Hi,
Are there Lisp idioms to read formatted text ?
I know about the read-line function, but what else (apart from
painfully reading one char at a time, searching manually for word/
numbers bounaries) ?
-Nicolas
On Mar 11, 8:50 am, ············@gmail.com wrote:
> Hi,
>
> Are there Lisp idioms to read formatted text ?
> I know about the read-line function, but what else (apart from
> painfully reading one char at a time, searching manually for word/
> numbers bounaries) ?
>
> -Nicolas
Give an example of the text you want to parse.

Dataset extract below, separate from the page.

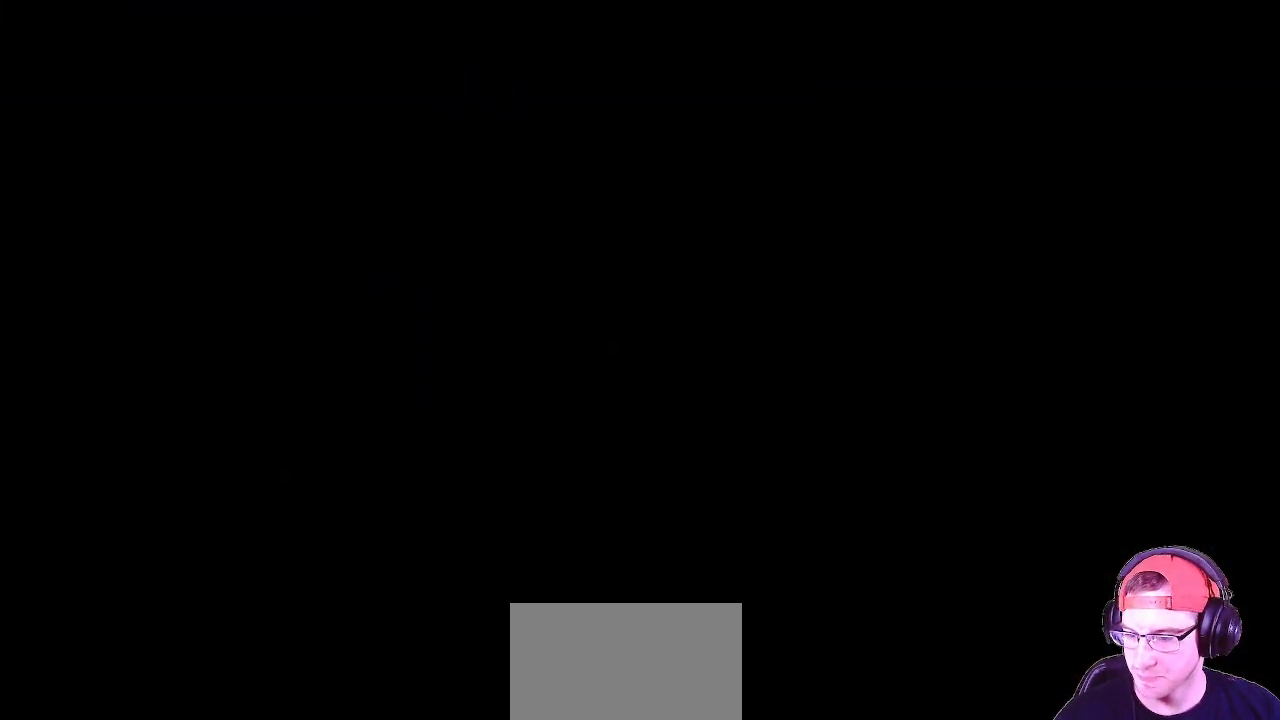
{"dt_ms": 1000, "buttons": [], "left_stick": "right"}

On Mar 11, 3:23 pm, William James <·········@yahoo.com> wrote:
> On Mar 11, 8:50 am, ············@gmail.com wrote:
>
> > Hi,
>
> > Are there Lisp idioms to read formatted text ?
> > I know about the read-line function, but what else (apart from
> > painfully reading one char at a time, searching manually for word/
> > numbers bounaries) ?
>
> > -Nicolas
>
> Give an example of the text you want to parse.

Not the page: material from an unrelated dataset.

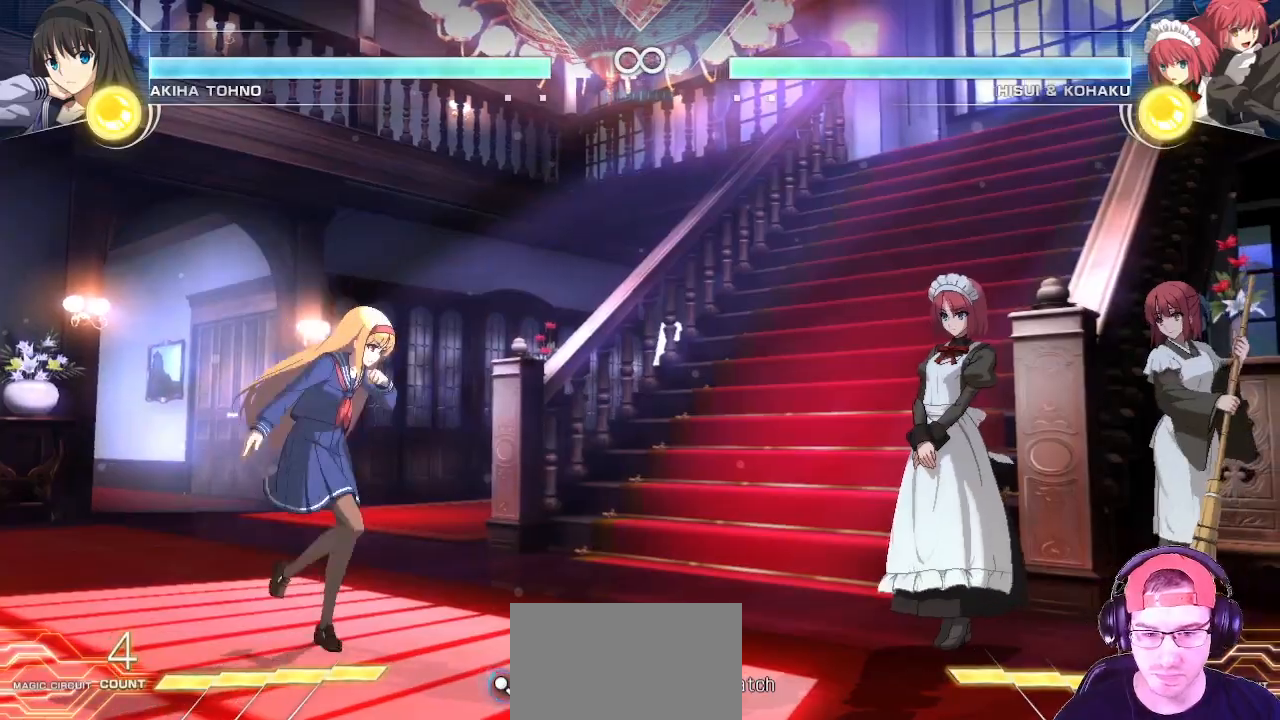
{"dt_ms": 500, "buttons": [], "left_stick": "center", "button_events": []}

I don't think about a special format, but one could consider usual
examples:
- a csv formatted text, ie line oriented records with (TAB|SPACE|
whatever) separator (with optionnal blank space in between)
- an application specific format, eg '<number>=word <*DIGIT> ...' like
in log files (httpd, auth.log, etc.)
- IPv4/IPv6 textual representation
- etc.
> I don't think about a special format, but one could consider usual
> examples:
> - a csv formatted text, ie line oriented records with (TAB|SPACE|
> whatever) separator (with optionnal blank space in between)
> - an application specific format, eg '<number>=word <*DIGIT> ...' like
> in log files (httpd, auth.log, etc.)
> - IPv4/IPv6 textual representation
> - etc.
http://www.weitz.de/cl-ppcre/
http://www.cliki.net/parser
~ Matthias
On Mar 11, 4:14 pm, Matthias Benkard <··········@gmail.com> wrote:
> > I don't think about a special format, but one could consider usual
> > examples:
> > - a csv formatted text, ie line oriented records with (TAB|SPACE|
> > whatever) separator (with optionnal blank space in between)
> > - an application specific format, eg '<number>=word <*DIGIT> ...' like
> > in log files (httpd, auth.log, etc.)
> > - IPv4/IPv6 textual representation
> > - etc.
>
> http://www.weitz.de/cl-ppcre/http://www.cliki.net/parser
>
> ~ Matthias
Well, I know there are some libraries, but that was not my question.
I'm just wondering if there are Lisp idioms for reading formatted text
or not. Are you all using cl-ppcre when reading text ?
Libraries listed in http://www.cliki.net/parser are all optimised for
parsing a given format and so use very specific code (as with puri
that makes use of specialized state machines instead of regular
expressions).
············@gmail.com writes:
> On Mar 11, 4:14 pm, Matthias Benkard <··········@gmail.com> wrote:
>> > I don't think about a special format, but one could consider usual
>> > examples:
>> > - a csv formatted text, ie line oriented records with (TAB|SPACE|
>> > whatever) separator (with optionnal blank space in between)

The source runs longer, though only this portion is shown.